Infrastructure 3.0: Load balancing, observability, and deployments
In our last blog about our infrastructure, we described how we moved from VMs to Kubernetes. This is a continuation of that journey.
We’ll also go over some of the challenges we’ve met along the way, how we dealt with them, and what’s coming up in the next iteration.
Load balancing
Unleash uses Traefik as a reverse proxy and load balancer.
Before, we ran Traefik by setting up Network Load Balancers (NLBs) through service annotations. Now, Traefik is exposed by NLBs that we set up directly using Pulumi.
Here’s how we got there: After some time, we noticed that we were failing to serve some requests. Specifically, the requests timed out without reaching our Unleash instances.
We found that this only happened when a). we rolled out new versions of Traefik, or b). Traefik pods were scaled down.
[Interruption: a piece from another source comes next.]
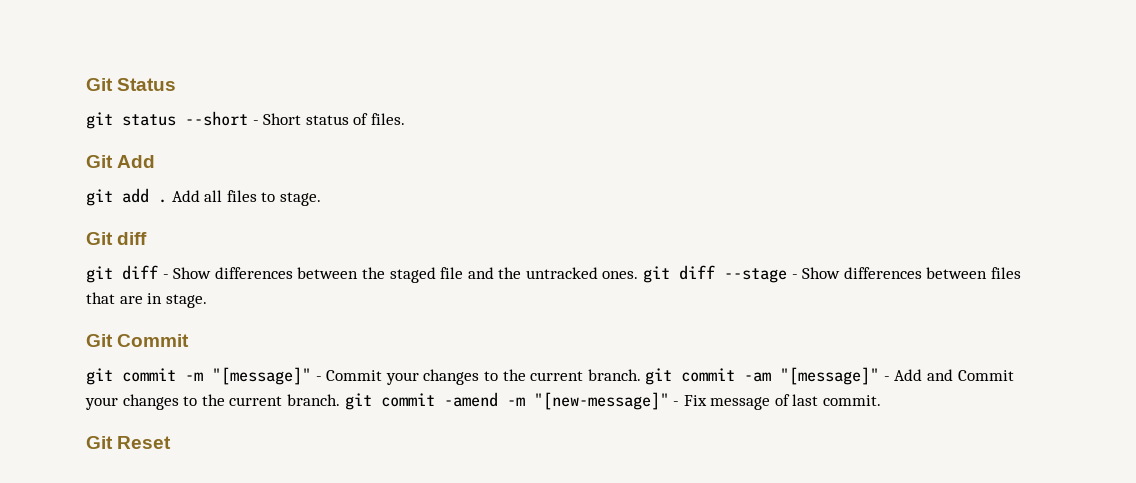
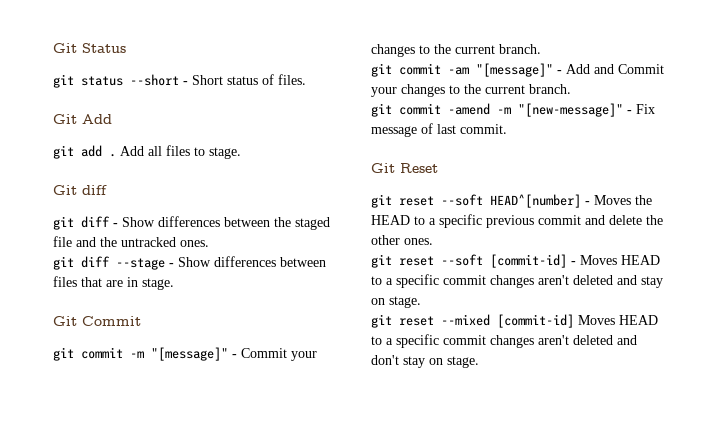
(639, 275) none -> (209, 243) //
(641, 375) none -> (541, 49) //
(340, 400) none -> (571, 89) //
(172, 442) none -> [371,194,652,208] [371,214,663,228] [371,235,433,245] [371,254,660,268] [371,274,663,288] [371,296,421,308] [371,314,658,328] [371,334,637,348] [371,355,479,368] // git reset --soft HEAD^[number] - Moves the HEAD to a specific previous commit and delete the other ones. // git reset --soft [commit-id] - Moves HEAD to a specific commit changes aren't deleted and stay on stage. // git reset --mixed [commit-id] Moves HEAD to a specific commit changes aren't deleted and don't stay on stage.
The root cause of this issue was that Traefik didn’t have enough time to finish ongoing requests before shutting down.
Here’s what I mean: When a Traefik pod stopped, it did not give the AWS NLB enough time to mark the host with that Traefik instance on it as unhealthy so that it stopped sending traffic to it.
Part of the fix included leveraging the preStop lifecycle in Kubernetes:
lifecycle: {
preStop: {
exec: {
command: ["/bin/sh", "-c", "pkill -TERM traefik; while killall -0 traefik;do sleep 1; done"]
}
}
},
'--entrypoints.websecure.transport.lifecycle.requestacceptgracetimeout=60s',
'--entrypoints.traefik.transport.lifecycle.requestacceptgracetimeout=60s',
'--entrypoints.web.transport.lifecycle.requestacceptgracetimeout=60s',
'--entrypoints.metrics.transport.lifecycle.requestacceptgracetimeout=60s',
This code makes a Traefik pod serve requests for 60 seconds after it’s told to shut down on all endpoints, excluding the health endpoint /ping.
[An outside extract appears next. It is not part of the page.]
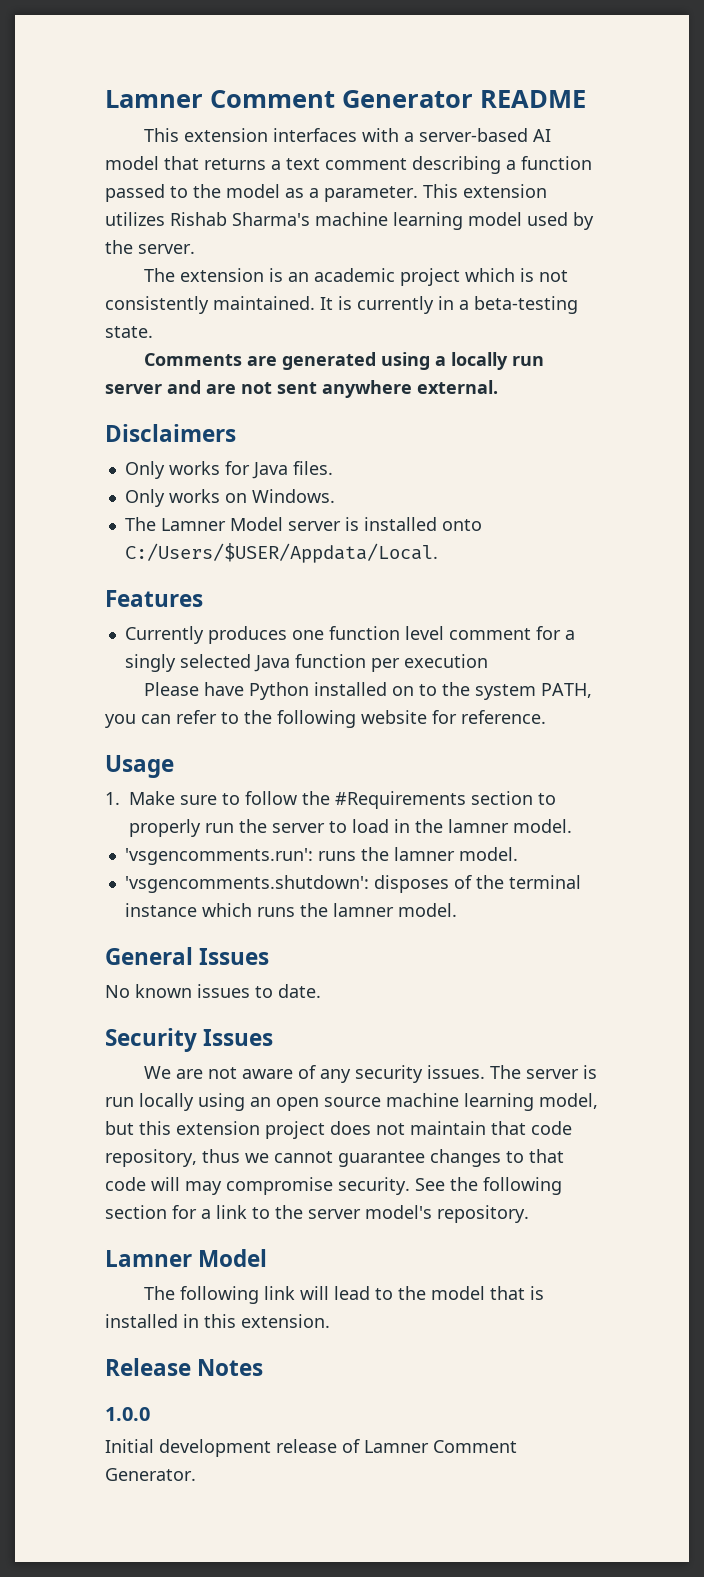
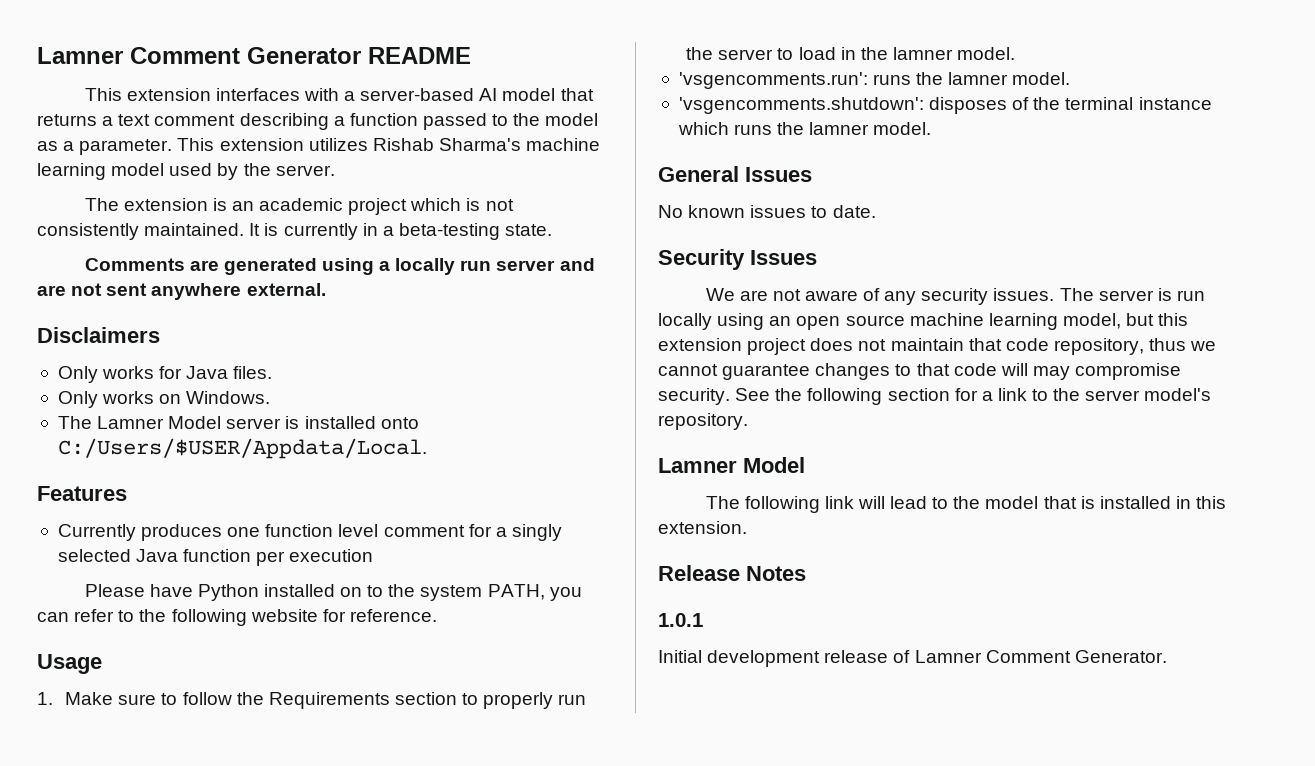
[335,791,466,809] #Requirements -> [268,692,390,709] Requirements
[105,1407,150,1421] 1.0.0 -> [658,613,703,627] 1.0.1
However, the result was that we had just made our termination of Traefik pods slower without getting rid of the requests that were timing out.
We discovered an issue in the Kubernetes service the NLB was using to reach Traefik. It was immediately shutting off traffic when the pod entered its terminating state.
Obviously, this wasn’t great. Both the Kubernetes service and the NLB decided when to route traffic, and to where. Kubernetes made decisions faster than the NLB could. This caused the service and NLB to end up out of sync.
So we decided to remove the service layer in Kubernetes by exposing Traefik through host ports from the pods. We then targeted the host ports from the NLB instead of the Kubernetes service.
This meant we set up the NLBs ourselves rather than auto provisioning the NLB through annotations on the service object. This solved our issues.
Observability
Logging
We have transitioned from sending logs directly to Cloudwatch from our applications, to just logging to standard output. This follows the recommendations from The Twelve Factor App.
Inside our clusters we run Fluent Bit as a daemonset that pushes application logs to Loki and S3.
We set up Loki with a 7 day retention period in each Kubernetes cluster. We use Grafana as the interface for querying logs. We leverage S3 for longer retention times.
Metrics
We’ve migrated from Prometheus to VictoriaMetrics.
We now use VMAgent to scrape metrics. Then we leverage remote write to write to both a central VictoriaMetrics instance and a local instance in the cluster.
What this means is we can now expose metrics from VictoriaMetrics in our Unleash instances. The network traffic view in our SaaS offering is powered by VictoriaMetrics.
Deployments
As of this blog, we host roughly 450 customer instances.
Earlier we had used Pulumi to handle all deployments on our hosted instances. It took a lot of time.
Stacks had to be constantly updated due to the way it was set up. It was fragile, nerve wracking, and pretty terrible for our internal developers.
To compensate, we’ve split out Pulumi’s deployment responsibility into three parts:
- Pulumi for customer configuration
- Unleash Cloud Operator for managing how Unleash runs in Kubernetes
- Release Channel Operator for keeping the Unleash version updated
This means Pulumi only updates a CRD when we deploy new versions into production. With this new configuration, we can deploy a new version to 200 customers in less than 10 minutes.
What’s next in Unleash’s infrastructure?
Some things we’re working on for the next iteration of our infrastructure:
- We’ve begun running Spot instances in our clusters.
- We found that some of our workloads are not compatible with draining nodes. To handle those workloads, we’ve written a Kubernetes drain assistant.
- Together, Spot instances and reliable draining enable us to introduce Karpenter to our clusters. You’ll remember that we mentioned Karpenter in our last blog. While we’re not quite there yet, we’re super close to leveraging Karpenter’s ability to autoscale, rightsize, and balance availability zones.